_WHAT TO WORK ON_
Make an exact copy of the entries below and leave any picture out of it.

|---|

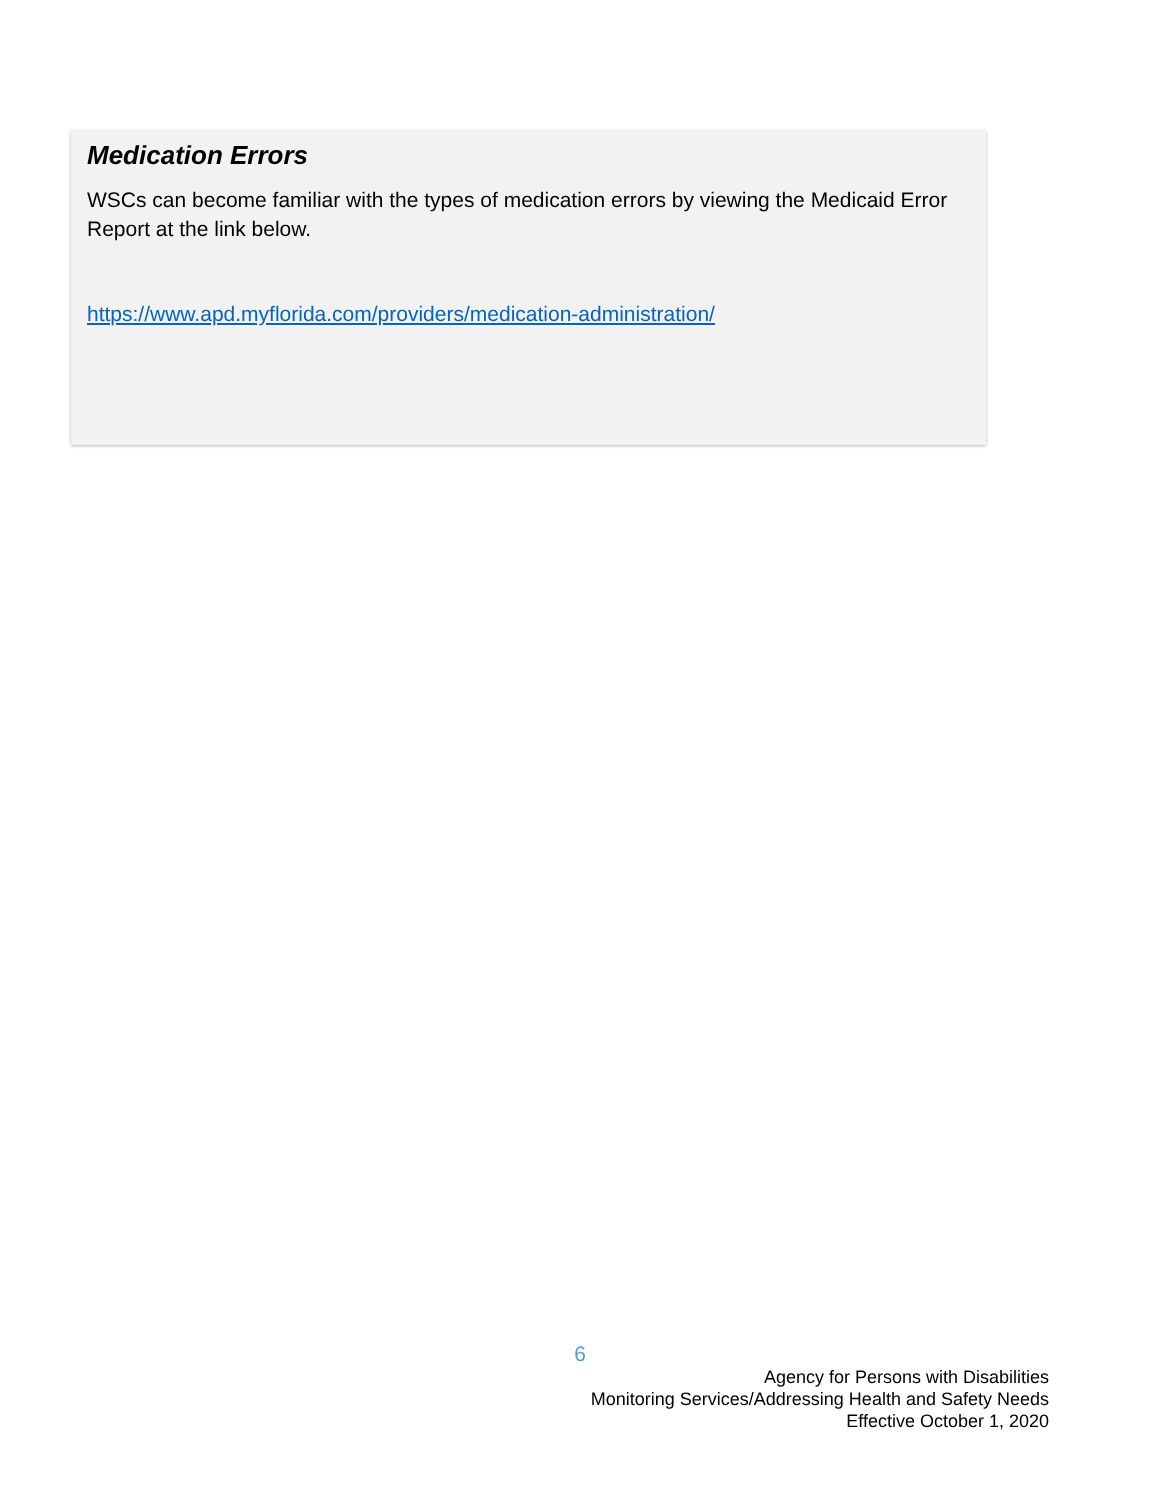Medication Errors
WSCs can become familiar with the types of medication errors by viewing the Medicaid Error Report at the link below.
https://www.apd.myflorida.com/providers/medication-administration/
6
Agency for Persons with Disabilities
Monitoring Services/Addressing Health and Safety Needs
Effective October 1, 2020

|---|

_YOUR SOLUTION_
Medication Errors
WSCs can become familiar with the types of medication errors by viewing the Medicaid Error Report at the link below.
https://www.apd.myflorida.com/providers/medication-administration/
6
Agency for Persons with Disabilities
Monitoring Services/Addressing Health and Safety Needs
Effective October 1, 2020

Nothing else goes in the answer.